Lorsque le débiteur, animé de mauvaise foi s’entend avec une tierce personne, complice de sa manœuvre, avec qui il conclut un contrat de vente en contrepartie d’une somme d’argent dérisoire, le législateur accorde au créancier la possibilité d’exercer une action paulienne pour faire invalider la transaction.

Pour le cas spécial de la vente immobilière, la cession concerne non seulement l’immeuble vendu, mais aussi certains droits qui y sont attachés et qui réduisent sa valeur. On peut citer par exemple la nue-propriété, l’usufruit (Usus, Fructus et Abusus : voir notre article sur ce sujet) ou la constitution d’une hypothèque.

La donation d’un bien

Le créancier peut également exercer une action paulienne lorsque son débiteur, toujours dans l’intention d’être insolvable, se porte donateur en cédant gratuitement certains de ses biens en vue d’alléger le poids de son patrimoine. À ce niveau aussi, la donation du bien est inopposable au créancier de même que ses fruits (nue-propriété, loyer d’un bail, etc.).

La donation d’un usufruit

Rentre dans la même catégorie des actes frauduleux le fait pour le débiteur qui transmet à une tierce personne les fruits et produits issus de la jouissance d’un bien. Par exemple le débiteur qui demande à ses locataires de verser les loyers dans les mains d’une autre personne, dans la perspective d’échapper à ses créanciers.

La donation-partage

Par analogie à la donation simple, la donation-partage rentre aussi dans la catégorie des actes attaqués. C’est le cas par exemple d’un père de famille qui, ayant contracté des dettes auprès de créanciers, décide de partager ses biens entre ses héritiers par le moyen de la donation-partage.

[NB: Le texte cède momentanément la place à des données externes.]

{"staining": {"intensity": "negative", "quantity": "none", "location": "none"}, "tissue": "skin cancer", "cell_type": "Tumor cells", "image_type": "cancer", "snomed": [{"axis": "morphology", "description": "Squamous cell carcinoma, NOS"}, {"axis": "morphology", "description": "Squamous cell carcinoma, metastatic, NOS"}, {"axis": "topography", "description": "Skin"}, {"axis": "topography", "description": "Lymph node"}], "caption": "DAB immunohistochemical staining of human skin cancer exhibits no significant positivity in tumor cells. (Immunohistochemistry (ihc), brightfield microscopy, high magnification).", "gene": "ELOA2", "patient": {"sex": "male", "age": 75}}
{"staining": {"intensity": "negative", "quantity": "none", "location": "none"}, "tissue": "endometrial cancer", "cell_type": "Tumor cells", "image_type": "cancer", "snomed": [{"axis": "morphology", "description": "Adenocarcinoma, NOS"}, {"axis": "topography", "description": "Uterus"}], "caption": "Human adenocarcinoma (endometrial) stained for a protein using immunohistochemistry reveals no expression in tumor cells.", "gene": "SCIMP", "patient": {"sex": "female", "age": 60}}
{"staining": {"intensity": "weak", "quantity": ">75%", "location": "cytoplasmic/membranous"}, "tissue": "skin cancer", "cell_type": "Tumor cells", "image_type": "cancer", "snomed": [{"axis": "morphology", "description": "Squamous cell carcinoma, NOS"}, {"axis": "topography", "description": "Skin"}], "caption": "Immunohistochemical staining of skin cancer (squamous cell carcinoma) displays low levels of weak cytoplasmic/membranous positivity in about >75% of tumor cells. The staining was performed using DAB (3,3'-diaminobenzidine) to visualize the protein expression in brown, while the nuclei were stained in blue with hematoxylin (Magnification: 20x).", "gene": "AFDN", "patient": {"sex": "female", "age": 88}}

Dans ce même sens, lorsque le débiteur renonce frauduleusement à un bien indivis auquel il a part, dans le but de demeurer insolvable, le créancier peut quand même intenter une action paulienne contre lui.

Toutefois, l’action paulienne ne peut être utilisée contre une succession (Lire : Le régime de l’indivision en droit des biens) ou contre un partage de la communauté.

La typologie des créanciers

Une question peut se poser : quels types de créanciers peuvent intenter une action paulienne ? En réalité, la plupart des créanciers détiennent la possibilité d’agir en vue de protéger leurs droits.

En droit des sûretés, on distingue plusieurs types de créanciers (privilégiés, chirographaires, gagistes), certains ont des droits plus étendus que d’autres.

Ainsi, un créancier privilégié est celui qui dispose de certaines garanties ou de quelques sûretés en comparaison aux autres créanciers. C’est pourquoi, au cours d’une procédure de liquidation de tous les actifs d’un débiteur, priorité sera accordée d’abord aux créanciers privilégiés sur tous les créanciers chirographaires. Les privilèges dont ils disposent peuvent être une garantie réelle (par exemple un nantissement ou un gage) ou une sûreté réelle donnant lieu à un droit de suite et un droit de préférence.

Quant aux créanciers chirographaires, eux ne disposent pas de garanties particulières qui leur permettent de recouvrer leurs créances en cas de faillite de leurs débiteurs.

Le régime procédural de l’action paulienne

Les conditions entourant l’action paulienne

Avant que l’action paulienne n’aboutisse, il est important que deux conditions générales soient réunies.

Les conditions générales

  • L’existence d’une créance certaine

Si une créance certaine n’existait pas encore entre le débiteur et le créancier, celui-ci ne pourrait pas lancer des poursuites contre son cocontractant parce qu’il aurait disposé de ses biens comme il le souhaitait.

  • La créance doit exister avant l’acte attaqué

Si les actes faits par le débiteur (donation, legs, vente, etc.) avaient eu cours bien avant l’existence des créances vis-à-vis du créancier, celui-ci ne pourrait pas les attaquer par le jeu d’une action paulienne.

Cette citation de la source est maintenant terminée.